What you have to do: Return the lines of each of the records below exactly as they appear, leaving out the pictures.

---------- Provided entries

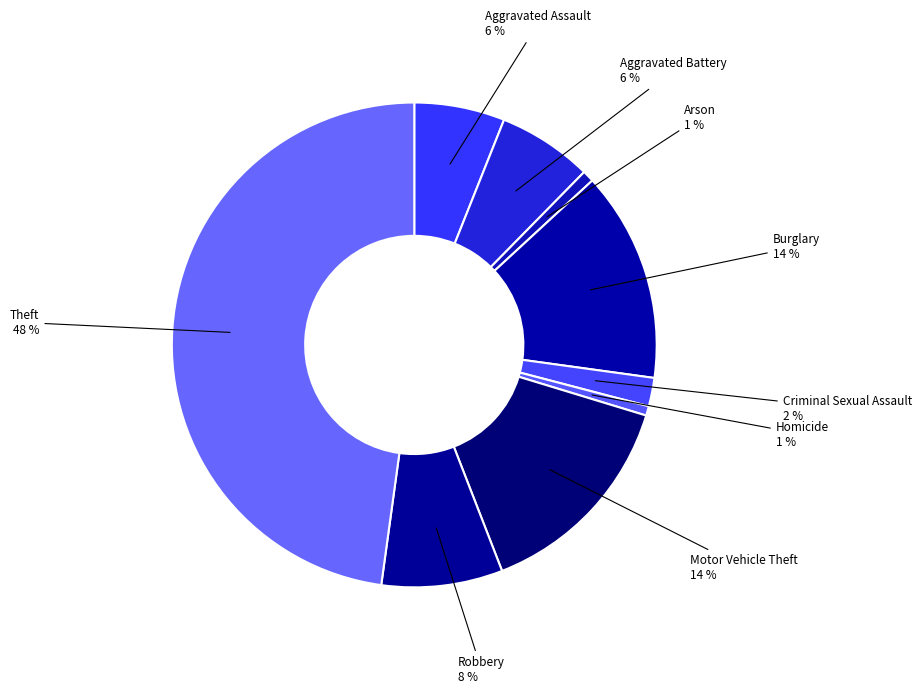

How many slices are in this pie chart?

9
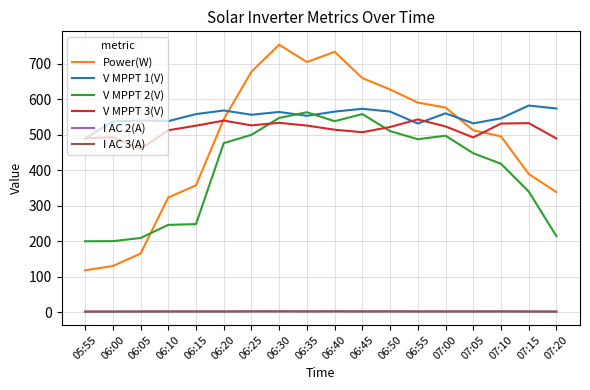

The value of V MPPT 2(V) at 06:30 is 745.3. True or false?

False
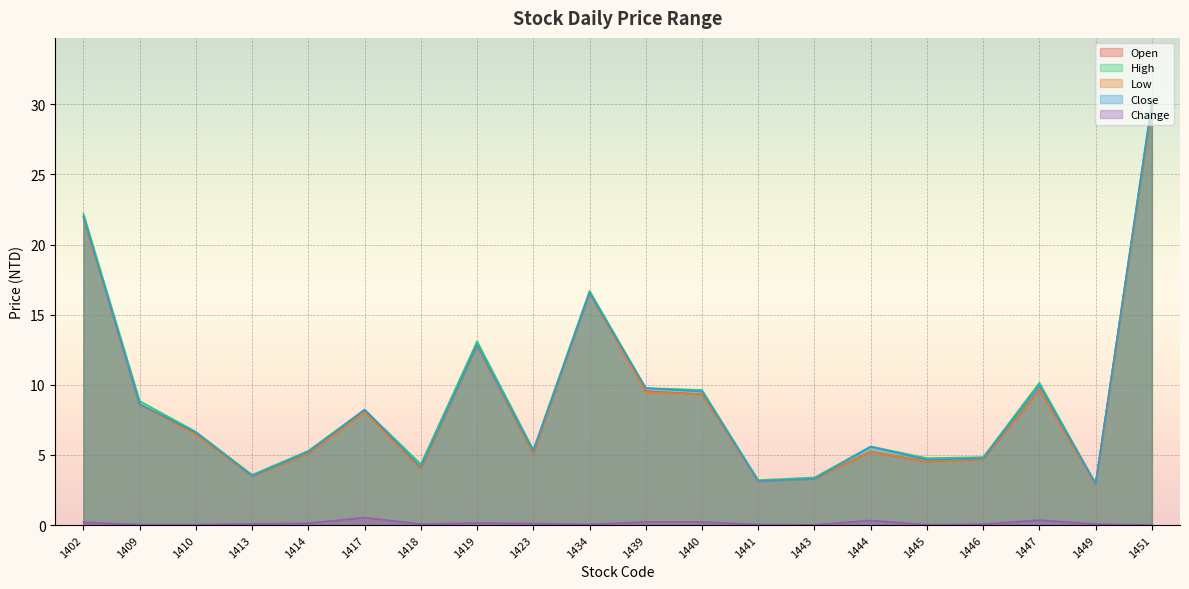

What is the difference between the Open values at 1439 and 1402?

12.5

--------------------

Written solution:
How many slices are in this pie chart?

9

The value of V MPPT 2(V) at 06:30 is 745.3. True or false?

False

What is the difference between the Open values at 1439 and 1402?

12.5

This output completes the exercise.